Evet, tabii ki başından beri siyah beyaz bir film yapmak istediğimi biliyordum. Bu yüzden senaryoyu yazarken her sahneyi siyah beyaz olarak yazdım. Özellikle senaryodaki dokuları vurgulamaya çalıştım. Örneğin, “bir yılan derisinin dokusu”, “hayvan dokuları”, “duvarların dokusu”, “evdeki odaların dokusu” vb. yazdım. Ayrıca ışık ve gölgeleri de yakalamak istedim. Mesela bir sahnede bir gölgenin konuştuğunu görebilirsiniz, yani bunlara çok önem verdim, ışık ve gölgeler filmdeki ek karakterler gibi, neredeyse canlı yaratıklar gibi görülebilirler. Böyle bir atmosferin, yani siyah beyaz dünyanın, evdeki insanları hipnotize eden bir gücü var. Diğer bir fikir de tutulma duygusu. Tutulmayı görmeyiz ama varlığını hissederiz; insanlar yukarı bakarken güneş aniden kaybolur. İşte bu duygu, filmdeki karakterler için duygusal bir felç etkisi yaratır.

Evet, belki de filmde sıvıların kullanımı üzerine de konuşmalıyız, bu konsepte uygun olarak sıvıların renkleri ya bembeyaz ya da simsiyahtı. Bu ögeleri filminize eklerken aklınızda ne vardı?
Sıvıların hareket, yüzey ve dokusundan bahsediyorsunuz değil mi? Bilinçdışı bir şekilde ilerleyen bir şeyden bahsediyoruz ve bildiğiniz gibi suyun altına girmek bilinçaltına girmekle ilişkilendirilen bir durum. Bu yüzden sıvı geçirgen bir araç gibi, su spiral şeklinde küvet deliğinden akarken rüya dünyasına giriyorsunuz, bilinçaltına ya da hayal alemi olarak tanımlayabileceğimiz herhangi bir yere. Ayrıca kozmos fikri de çok önemli, bir evrenin varlığı fikri.
Evet, suyun Dünya’mızın temel maddelerinden biri olduğu da göz önünde bulundurulunca. Peki filminizdeki adeta ışık noksanlığı diyebileceğimiz durumun yarattığı teknik sıkıntılar var mıydı? Aklınızda olan görseli yaratmak, filminizin içerdiği karanlık seviyesinde zor oldu mu?
Hem evet hem hayır. Demek istediğim, filmin oldukça karanlık olacağını senaryodan biliyorduk, o yüzden tabii ki bu durum için hazırlıklıydık. Ama örneğin, filmin neredeyse ilk otuz dakikası bildiğiniz gibi baştan sona karanlık, gece vakti (gülerek). Bu izleyici için oldukça kafa karıştırıcı olabilir. Ben ve sinematograf Chananun Chotrungroj başından beri aklımdaki görsellik üzerine konuşuyorduk. Bir storyboard hazırlamadım, açıkçası başta bunu onunla birlikte yapmaya çalışıyordum, tek tek her kareyi, ama bu eğlenceli değildi, açıkçası biraz sıkıcıydı, ben de bıraktım (gülerek). Bu yüzden deneysel filmci geçmişime dönmeye çalıştım, bolca görsel araştırma yaptım, görsel örnekler aradım ve bunları Chananun’la paylaştım, “aklımdaki şey bu” diyerek. Örneğin bir seferinde ona dedim ki: ‘Bu odada ışığın sanki anne rahmindeymişiz gibi olmasını istiyorum, bunu yaratabilir misin?’ (gülerek). Ama bunu gerçekten başardı.
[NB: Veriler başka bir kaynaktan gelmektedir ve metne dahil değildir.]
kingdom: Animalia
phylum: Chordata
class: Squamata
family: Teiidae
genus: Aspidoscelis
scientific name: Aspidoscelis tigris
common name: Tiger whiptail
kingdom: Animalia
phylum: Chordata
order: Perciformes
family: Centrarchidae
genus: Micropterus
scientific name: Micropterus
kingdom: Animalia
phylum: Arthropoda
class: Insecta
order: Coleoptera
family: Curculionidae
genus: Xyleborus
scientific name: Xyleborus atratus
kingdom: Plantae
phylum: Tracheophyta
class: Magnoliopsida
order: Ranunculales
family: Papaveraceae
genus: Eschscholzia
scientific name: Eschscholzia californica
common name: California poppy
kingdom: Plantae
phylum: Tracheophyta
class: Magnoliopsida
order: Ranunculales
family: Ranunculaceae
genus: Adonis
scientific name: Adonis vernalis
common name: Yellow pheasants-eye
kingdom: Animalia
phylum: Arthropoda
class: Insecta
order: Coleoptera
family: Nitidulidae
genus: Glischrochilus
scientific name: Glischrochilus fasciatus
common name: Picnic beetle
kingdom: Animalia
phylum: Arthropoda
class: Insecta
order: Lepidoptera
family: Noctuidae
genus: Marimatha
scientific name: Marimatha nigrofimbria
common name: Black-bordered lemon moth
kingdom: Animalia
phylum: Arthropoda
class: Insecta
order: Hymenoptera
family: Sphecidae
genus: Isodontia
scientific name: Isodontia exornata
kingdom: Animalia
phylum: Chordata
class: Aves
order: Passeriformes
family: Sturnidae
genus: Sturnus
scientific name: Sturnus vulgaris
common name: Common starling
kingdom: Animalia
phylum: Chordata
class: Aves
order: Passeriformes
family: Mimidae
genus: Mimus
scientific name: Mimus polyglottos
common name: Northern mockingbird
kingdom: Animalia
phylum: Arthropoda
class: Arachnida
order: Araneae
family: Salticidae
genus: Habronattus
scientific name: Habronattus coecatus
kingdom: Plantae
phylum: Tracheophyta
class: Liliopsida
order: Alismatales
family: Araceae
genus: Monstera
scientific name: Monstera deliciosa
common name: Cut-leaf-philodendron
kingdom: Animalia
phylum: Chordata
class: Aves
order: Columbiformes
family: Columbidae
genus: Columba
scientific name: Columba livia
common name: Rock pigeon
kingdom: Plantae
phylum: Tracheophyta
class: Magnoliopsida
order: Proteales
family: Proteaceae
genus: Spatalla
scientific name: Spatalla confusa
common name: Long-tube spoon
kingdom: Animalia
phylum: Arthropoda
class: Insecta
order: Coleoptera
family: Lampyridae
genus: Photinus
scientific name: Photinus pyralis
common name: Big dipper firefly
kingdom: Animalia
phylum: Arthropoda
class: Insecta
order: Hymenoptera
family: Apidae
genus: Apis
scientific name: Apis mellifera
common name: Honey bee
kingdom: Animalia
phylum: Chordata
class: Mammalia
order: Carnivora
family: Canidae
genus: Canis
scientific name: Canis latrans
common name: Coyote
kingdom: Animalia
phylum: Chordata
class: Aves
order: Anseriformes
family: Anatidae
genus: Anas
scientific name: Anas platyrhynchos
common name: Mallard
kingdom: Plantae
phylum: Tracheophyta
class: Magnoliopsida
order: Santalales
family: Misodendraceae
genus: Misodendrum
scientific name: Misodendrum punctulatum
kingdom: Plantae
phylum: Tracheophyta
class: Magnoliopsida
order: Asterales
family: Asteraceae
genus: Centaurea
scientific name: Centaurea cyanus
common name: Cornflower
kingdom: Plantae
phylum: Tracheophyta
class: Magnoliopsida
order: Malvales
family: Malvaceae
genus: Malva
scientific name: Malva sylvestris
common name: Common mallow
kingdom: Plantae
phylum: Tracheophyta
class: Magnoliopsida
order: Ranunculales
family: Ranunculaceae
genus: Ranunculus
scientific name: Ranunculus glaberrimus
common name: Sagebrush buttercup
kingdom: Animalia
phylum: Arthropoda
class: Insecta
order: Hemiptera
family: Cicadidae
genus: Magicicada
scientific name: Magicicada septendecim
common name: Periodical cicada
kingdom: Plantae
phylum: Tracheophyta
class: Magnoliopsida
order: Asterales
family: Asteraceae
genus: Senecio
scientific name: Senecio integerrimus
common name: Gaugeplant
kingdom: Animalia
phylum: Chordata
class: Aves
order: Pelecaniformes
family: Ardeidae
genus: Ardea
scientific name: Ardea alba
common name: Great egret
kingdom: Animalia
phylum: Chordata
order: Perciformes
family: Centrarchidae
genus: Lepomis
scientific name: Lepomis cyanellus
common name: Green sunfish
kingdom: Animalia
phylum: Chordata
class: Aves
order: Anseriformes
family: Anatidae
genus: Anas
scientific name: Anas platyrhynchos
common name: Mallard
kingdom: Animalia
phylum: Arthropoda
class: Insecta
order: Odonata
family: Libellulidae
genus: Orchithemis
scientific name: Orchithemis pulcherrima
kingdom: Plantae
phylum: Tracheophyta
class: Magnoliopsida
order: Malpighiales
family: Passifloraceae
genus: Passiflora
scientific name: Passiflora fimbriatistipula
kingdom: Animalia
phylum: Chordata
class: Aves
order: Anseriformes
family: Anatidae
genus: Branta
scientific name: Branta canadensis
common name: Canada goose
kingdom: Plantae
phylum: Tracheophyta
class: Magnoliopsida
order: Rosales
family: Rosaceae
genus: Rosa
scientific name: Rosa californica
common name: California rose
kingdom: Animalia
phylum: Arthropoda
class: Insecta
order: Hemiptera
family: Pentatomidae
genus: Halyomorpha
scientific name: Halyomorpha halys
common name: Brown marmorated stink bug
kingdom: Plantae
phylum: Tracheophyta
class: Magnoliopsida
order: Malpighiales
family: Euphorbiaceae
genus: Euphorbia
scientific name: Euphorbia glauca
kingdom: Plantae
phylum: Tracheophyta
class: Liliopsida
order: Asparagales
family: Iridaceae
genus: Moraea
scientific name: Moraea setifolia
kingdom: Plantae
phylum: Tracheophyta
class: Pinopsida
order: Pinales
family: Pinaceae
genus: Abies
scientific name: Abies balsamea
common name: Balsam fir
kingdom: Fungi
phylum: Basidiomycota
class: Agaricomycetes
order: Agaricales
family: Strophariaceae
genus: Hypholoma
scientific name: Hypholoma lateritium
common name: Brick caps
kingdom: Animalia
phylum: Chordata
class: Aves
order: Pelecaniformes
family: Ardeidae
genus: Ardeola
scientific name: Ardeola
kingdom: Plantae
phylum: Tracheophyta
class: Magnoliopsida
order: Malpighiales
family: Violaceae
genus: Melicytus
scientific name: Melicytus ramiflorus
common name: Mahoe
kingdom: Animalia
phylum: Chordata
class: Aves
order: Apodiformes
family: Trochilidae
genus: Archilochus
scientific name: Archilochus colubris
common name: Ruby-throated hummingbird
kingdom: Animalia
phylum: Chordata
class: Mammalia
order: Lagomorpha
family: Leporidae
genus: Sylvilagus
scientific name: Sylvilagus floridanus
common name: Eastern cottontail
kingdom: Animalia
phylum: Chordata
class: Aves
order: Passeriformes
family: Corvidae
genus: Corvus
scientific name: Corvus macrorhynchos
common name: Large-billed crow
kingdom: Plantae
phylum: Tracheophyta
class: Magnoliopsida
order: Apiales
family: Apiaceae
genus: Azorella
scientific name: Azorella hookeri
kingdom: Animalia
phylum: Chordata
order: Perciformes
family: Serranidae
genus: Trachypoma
Zorlu bir mücadele, değil mi? Benim naçizane fikrime göre müziğin kullanımı da çok önemliydi, bu yüzden filmde adeta ek bir karakter rolü oynayan müzik hakkında da biraz konuşabilir misiniz?
Ben ve müzik bestecisi Yasuhiro Morinaga, neredeyse on bir yıldır beraber çalışıyoruz. Ve uzun arkadaşlığımız sayesinde birbirimizin sanatsal görüşlerini biliyoruz, o benim neyden hoşlandığımı biliyor ve ben de onun neyde iyi olduğunu biliyorum. Bence o inançlı bir insan, o bunu itiraf etmese de bence o çok hisli birisi, yarattığı müzikle size rahatça dokunabiliyor. Ona nasıl bir müzik istediğimi söyledim, aklımdaki şey Japon avangard besteci Toru Takemitsu’nun müziğine yakındı, özellikle de Hiroshi Teshigahara’nın yönettiği 1964 yapımı The Woman in The Dunes filmi için yaptığı müzik gibi. Ya da Kwaidan ve Onibaba filmlerinin müzikleri mesela. Yasuhiro’ya ayrıca doğal sesler istediğimi söyledim; rüzgârın sesi, ormanın sesi, evin, suyun, havanın sesi, hepsinin müzikal olmasını istedim, sizin de sorunuzda söylediğiniz gibi sesin neredeyse bir karakter olmasını istedim. Hani rüzgârın sesini duyup “Acaba bir şey mi söylüyor?” tarzı bir duygu.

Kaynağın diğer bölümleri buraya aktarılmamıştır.